Exercise text ▸
───

Those might sound like questions with simple answers, but you might be surprised at how many people are willing to defend investments in fossil fuels. On that note, though, a new report was recently published by a coalition of UK-based health care organizations calling on hospitals, health-oriented nonprofits, and others in the healthcare sector to divest from fossil fuels. The primary reason being, unsurprisingly, that fossil fuels cause human disease – though the report stated it more diplomatically, referring to the “risk they pose to human health.”
The report specifically called on the healthcare sector to cut investments with regard to the world’s top 200 fossil fuel companies over the next 5 years. In what stands as a good comparison, the report notes that this decision is similar to the one faced by healthcare providers and hospitals in the 1990s with regard to divesting from tobacco companies.
The report put it thusly: “It is arguably both immoral and inconsistent for the health sector to continue to invest in industries known to harm health, given its clear responsibility to protect health. Continued investment in these companies runs directly counter to the health sector’s repeated calls for action on climate change.”

───

Recorded data ▸
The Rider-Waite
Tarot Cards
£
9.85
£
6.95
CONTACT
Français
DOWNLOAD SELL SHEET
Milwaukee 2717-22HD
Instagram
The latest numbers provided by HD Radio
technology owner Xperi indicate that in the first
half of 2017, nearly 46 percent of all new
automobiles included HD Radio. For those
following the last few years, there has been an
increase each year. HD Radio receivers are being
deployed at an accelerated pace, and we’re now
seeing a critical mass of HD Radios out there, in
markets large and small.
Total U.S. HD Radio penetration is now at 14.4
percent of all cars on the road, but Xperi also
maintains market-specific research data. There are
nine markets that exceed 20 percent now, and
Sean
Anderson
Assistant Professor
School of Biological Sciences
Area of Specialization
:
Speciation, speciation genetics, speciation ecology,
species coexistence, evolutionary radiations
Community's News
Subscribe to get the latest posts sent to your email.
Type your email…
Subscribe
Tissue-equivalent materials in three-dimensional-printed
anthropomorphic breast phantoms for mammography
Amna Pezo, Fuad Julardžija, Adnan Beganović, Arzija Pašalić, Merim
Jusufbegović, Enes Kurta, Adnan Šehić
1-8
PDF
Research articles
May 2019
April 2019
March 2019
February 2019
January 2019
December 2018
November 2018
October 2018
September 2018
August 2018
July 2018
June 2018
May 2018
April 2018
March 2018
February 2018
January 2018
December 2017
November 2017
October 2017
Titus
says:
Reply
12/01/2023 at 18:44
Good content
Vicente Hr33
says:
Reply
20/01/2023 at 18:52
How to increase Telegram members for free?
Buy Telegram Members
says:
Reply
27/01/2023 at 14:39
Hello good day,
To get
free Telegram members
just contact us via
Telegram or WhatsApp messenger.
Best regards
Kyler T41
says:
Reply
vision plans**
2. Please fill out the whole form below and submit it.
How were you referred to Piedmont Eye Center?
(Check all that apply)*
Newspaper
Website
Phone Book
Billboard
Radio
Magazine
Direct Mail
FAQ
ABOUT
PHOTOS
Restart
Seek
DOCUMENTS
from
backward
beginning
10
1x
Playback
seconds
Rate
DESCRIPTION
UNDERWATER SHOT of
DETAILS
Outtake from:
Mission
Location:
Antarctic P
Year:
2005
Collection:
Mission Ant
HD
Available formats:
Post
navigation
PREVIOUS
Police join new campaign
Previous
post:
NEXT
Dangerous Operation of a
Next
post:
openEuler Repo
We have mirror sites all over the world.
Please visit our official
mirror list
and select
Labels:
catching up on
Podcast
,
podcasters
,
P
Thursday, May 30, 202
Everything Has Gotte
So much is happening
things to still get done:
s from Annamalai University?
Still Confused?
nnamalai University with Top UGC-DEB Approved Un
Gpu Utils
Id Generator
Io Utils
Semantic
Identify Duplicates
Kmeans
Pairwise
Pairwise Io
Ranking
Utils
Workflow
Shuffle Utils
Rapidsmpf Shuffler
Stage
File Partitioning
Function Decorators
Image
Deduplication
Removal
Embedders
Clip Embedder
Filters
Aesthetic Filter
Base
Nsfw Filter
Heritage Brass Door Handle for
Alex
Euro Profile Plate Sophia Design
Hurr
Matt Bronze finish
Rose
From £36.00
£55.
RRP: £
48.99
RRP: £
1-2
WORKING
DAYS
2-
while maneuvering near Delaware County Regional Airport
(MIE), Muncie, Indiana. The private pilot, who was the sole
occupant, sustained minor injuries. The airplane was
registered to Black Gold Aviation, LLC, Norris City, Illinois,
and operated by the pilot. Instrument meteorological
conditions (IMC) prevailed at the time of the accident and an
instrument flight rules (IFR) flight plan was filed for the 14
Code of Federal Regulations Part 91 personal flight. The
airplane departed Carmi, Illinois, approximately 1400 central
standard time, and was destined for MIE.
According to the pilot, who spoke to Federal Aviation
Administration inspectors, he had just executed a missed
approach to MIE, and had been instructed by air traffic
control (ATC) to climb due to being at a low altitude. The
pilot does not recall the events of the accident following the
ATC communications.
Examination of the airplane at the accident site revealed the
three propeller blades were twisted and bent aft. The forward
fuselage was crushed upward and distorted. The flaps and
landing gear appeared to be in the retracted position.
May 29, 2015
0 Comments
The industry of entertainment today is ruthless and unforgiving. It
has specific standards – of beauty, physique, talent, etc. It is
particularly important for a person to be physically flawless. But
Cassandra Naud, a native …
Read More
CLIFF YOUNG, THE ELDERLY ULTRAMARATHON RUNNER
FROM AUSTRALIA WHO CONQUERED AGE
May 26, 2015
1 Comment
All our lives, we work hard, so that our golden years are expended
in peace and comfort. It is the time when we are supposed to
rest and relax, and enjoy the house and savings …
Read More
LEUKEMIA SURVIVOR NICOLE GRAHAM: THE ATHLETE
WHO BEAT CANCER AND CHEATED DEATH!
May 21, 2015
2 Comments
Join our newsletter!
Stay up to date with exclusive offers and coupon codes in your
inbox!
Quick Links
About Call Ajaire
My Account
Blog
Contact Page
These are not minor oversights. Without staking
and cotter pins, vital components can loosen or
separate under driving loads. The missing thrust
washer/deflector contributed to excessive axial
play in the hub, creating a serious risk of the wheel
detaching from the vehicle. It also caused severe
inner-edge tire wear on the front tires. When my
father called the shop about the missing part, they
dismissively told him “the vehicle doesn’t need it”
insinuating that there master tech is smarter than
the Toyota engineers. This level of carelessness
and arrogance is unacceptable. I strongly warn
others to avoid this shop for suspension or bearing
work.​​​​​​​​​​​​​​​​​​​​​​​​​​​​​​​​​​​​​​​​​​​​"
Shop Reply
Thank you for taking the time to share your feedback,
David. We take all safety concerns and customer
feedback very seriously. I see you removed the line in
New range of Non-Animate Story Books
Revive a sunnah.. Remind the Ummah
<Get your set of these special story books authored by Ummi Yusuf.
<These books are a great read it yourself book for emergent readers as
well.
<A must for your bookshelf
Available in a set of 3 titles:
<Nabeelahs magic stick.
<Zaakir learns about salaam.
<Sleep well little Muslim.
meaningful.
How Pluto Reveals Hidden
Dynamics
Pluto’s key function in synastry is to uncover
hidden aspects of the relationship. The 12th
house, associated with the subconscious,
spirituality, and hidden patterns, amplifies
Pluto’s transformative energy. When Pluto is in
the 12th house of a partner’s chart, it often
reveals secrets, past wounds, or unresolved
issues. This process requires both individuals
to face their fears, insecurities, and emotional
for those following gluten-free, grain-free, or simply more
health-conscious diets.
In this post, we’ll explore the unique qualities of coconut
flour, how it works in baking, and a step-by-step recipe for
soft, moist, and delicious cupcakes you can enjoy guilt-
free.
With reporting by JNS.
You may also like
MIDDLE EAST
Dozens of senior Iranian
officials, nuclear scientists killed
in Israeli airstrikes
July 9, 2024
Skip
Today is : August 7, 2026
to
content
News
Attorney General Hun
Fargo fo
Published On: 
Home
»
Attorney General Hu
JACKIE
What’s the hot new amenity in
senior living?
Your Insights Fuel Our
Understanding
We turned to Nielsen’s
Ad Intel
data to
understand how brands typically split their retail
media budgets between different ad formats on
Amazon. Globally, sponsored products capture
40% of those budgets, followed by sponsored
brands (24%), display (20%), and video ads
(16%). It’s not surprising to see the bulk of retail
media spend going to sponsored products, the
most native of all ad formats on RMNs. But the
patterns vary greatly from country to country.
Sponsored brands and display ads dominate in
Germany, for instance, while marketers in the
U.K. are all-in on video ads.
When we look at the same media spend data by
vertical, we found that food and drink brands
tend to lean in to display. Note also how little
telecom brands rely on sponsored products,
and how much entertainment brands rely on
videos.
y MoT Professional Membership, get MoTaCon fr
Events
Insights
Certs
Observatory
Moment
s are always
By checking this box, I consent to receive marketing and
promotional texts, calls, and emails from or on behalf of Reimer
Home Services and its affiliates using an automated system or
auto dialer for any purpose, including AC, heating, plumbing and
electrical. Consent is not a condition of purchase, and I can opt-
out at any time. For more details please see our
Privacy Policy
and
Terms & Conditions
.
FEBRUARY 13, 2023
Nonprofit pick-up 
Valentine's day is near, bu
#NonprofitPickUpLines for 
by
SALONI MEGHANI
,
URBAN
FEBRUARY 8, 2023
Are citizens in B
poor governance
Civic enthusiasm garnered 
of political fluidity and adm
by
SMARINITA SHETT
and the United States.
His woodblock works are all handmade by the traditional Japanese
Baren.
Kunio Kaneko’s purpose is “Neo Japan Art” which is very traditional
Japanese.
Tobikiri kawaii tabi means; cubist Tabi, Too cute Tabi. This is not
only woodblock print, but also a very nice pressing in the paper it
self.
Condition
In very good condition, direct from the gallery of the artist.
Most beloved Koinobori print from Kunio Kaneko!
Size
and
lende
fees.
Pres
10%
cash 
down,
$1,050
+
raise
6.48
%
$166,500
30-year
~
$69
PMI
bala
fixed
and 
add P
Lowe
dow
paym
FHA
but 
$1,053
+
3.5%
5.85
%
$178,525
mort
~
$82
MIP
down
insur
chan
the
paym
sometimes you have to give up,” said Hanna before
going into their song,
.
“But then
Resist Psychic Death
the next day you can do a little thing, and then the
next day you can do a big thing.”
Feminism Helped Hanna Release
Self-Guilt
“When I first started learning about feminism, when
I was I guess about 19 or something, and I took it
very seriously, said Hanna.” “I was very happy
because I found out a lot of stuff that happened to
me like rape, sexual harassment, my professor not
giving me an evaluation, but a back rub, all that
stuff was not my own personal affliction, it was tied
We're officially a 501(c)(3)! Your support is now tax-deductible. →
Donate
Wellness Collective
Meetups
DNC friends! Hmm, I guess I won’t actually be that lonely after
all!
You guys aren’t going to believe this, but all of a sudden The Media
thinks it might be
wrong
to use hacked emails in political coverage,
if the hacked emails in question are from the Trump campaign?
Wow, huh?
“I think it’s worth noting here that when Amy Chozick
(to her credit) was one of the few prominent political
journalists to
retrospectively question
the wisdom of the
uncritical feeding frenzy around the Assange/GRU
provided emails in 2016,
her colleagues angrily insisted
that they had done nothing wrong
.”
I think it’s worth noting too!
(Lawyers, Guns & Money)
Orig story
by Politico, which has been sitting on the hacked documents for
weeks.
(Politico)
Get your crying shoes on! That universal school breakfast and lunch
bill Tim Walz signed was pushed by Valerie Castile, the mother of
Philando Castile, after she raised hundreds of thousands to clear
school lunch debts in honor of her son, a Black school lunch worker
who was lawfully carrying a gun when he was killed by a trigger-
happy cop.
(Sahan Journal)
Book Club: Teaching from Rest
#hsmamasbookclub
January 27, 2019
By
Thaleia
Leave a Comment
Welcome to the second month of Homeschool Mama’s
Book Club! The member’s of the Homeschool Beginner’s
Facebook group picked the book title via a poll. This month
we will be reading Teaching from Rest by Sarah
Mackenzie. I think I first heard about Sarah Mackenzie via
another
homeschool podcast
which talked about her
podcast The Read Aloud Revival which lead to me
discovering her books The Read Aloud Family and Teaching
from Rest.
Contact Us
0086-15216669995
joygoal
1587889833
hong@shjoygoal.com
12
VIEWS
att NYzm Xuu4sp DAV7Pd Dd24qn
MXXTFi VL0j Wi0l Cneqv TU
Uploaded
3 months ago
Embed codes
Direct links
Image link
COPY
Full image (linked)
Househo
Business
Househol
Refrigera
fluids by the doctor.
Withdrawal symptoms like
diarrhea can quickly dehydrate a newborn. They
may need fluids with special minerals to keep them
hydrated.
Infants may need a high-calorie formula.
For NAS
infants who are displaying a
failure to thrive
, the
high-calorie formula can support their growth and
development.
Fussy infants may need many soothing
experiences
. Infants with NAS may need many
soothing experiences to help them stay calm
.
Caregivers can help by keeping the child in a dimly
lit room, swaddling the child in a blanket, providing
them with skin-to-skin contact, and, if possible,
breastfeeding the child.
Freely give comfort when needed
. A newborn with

───

Exercise objective ▸ Reproduce the stretch of the health-sector divestment text from "The report specifically" through "from tobacco companies.", word for word.

Exercise solution ▸
The report specifically called on the healthcare sector to cut investments with regard to the world’s top 200 fossil fuel companies over the next 5 years. In what stands as a good comparison, the report notes that this decision is similar to the one faced by healthcare providers and hospitals in the 1990s with regard to divesting from tobacco companies.